Every episode of Outlander feels like a movie—from its completely captivating opening credits through every beautifully shot and acted scene. There’s no duo on television right now with better chemistry than Sam Hueghan and Caitriona Balfe, and that chemistry was used this year to its fullest extent—creating a grand, sweeping romance of epic proportions. There’s more to this show than just its central love story, of course, and this year also brought twists involving fellow time travelers and brutally honest depictions of torture and the aftermath of trauma. But it was that central love story that brightened everything around it and elevated the entire show to the realm of something truly special.
8. Agent Carter
Agent Carter is unlike anything else on television right now. It’s a spy show with some superhuman elements. It’s a story about a woman learning to move on after the man she loves “died.” It’s a story of friendship between women and of respect (and maybe something more?) between a woman and a man who’ve both lost too much in the war. And—most importantly—it’s a story about how one woman rises above the sexist mindsets of her time to carve out her own place in the workforce and the world. Peggy Carter taught us all to know our value, and we’ve all been forever changed because of that lesson.

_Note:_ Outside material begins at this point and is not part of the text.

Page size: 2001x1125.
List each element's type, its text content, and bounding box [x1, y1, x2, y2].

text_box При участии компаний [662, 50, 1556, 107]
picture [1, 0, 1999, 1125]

9. Unbreakable Kimmy Schmidt
What surprised me the most about Unbreakable Kimmy Schmidt was its message of strength and hope. Of course it’s hilarious; it gave us “Peeno Noir,” after all. But it’s also powerful. Kimmy’s story is the story a woman who suffered a traumatic experience that would break most people, but instead of being bitter and afraid, she chose to look at the world with hopeful eyes and a kind heart. Kimmy is such a strong protagonist, and her strength elevated this show from a silly sitcom to a comedy with substance.
10. Girl Meets World
Girl Meets World is one of those shows I don’t often remember to watch when it’s on, but when I do watch it, I’m reminded of how special it is. There’s an easy warmth and natural chemistry between all the characters that’s so reminiscent of Boy Meets World, and cameos from and callbacks to that original show are always fun to spot. But the real power of this show comes from the way it’s tackling important topics for teens (friendship and dating, bullying, religion, family dynamics, and even autism spectrum disorders) in a way that never feels like it’s trying too hard to be “important.” Instead, it deals with them with a refreshing sense of openness and honesty, making this a show with the kind of broad appeal and staying power that made its predecessor famous.